■ ACTIVITY
Copy, from the material below, each line where "camera" shows up.

■ RECORDS TO USE
_ _ _
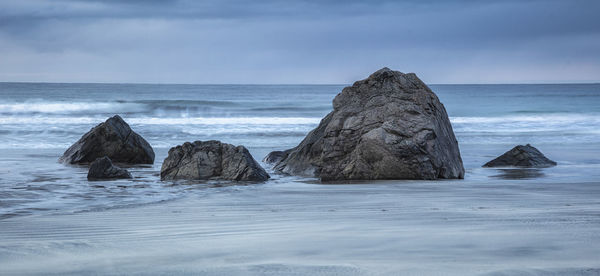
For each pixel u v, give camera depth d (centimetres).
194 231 543
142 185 1209
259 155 2114
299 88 12325
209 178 1334
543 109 5228
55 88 9656
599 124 3616
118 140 1758
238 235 490
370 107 1407
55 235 549
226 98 7656
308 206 816
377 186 1132
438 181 1241
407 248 379
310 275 293
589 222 520
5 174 1388
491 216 595
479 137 2927
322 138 1484
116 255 374
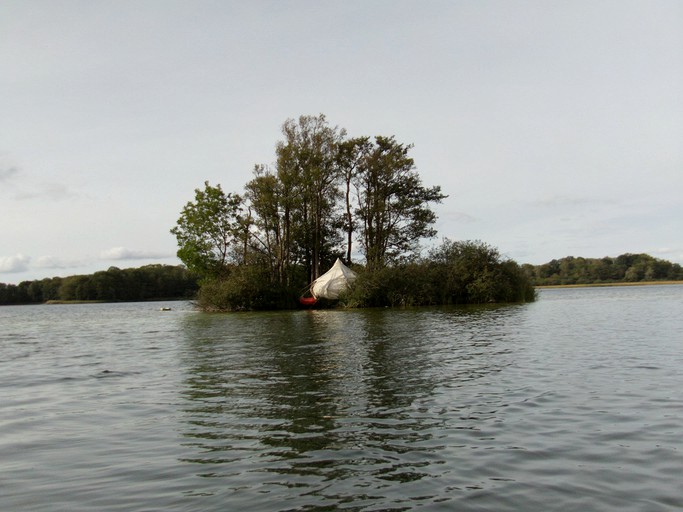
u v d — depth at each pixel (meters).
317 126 57.53
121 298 137.25
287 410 10.38
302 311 50.31
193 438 8.62
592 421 9.03
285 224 58.41
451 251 56.59
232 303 53.78
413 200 59.53
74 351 22.36
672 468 6.75
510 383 12.46
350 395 11.59
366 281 53.00
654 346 18.66
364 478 6.63
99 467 7.36
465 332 25.11
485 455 7.42
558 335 23.11
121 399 11.91
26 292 163.88
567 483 6.36
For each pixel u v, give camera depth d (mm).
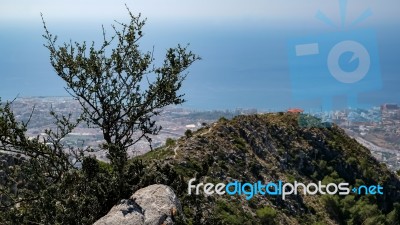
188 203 14648
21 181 13883
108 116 13992
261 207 61688
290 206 70625
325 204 77625
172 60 14508
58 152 13453
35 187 13586
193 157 61125
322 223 69312
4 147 13148
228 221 46562
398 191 100188
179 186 14203
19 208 13367
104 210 12195
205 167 17469
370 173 99875
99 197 12305
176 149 64625
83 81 13688
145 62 14148
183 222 11398
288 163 90500
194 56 14688
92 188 12445
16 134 13070
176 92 14508
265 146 89562
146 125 14469
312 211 74125
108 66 13867
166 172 14242
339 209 77062
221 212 49344
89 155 13148
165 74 14320
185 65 14539
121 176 12703
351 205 79750
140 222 10703
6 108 13094
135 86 14125
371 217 80375
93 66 13602
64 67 13617
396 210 94562
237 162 72625
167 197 11828
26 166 13211
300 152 95125
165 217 11102
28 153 13266
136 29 14195
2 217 12250
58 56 13594
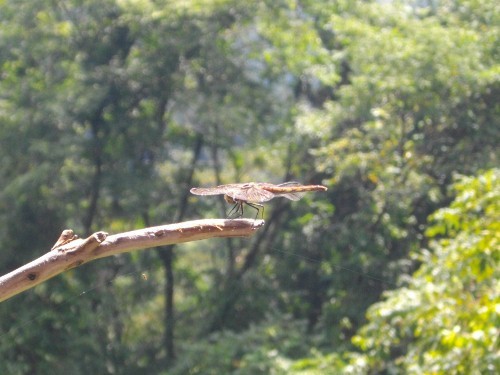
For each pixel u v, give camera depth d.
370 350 11.73
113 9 19.88
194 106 19.19
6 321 17.16
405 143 18.50
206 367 17.97
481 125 18.25
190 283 21.78
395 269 18.23
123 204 20.36
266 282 21.00
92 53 20.14
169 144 20.84
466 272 9.87
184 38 19.45
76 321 17.78
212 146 20.73
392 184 18.17
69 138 18.52
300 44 19.98
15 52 19.45
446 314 9.88
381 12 20.53
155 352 20.56
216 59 19.77
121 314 20.17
_ _ _
■ EXPECTED OUTPUT
For each pixel u v, give camera depth d (centimetres).
For each pixel u v, give camera depth d (mm).
For each pixel u v, give camera depth d.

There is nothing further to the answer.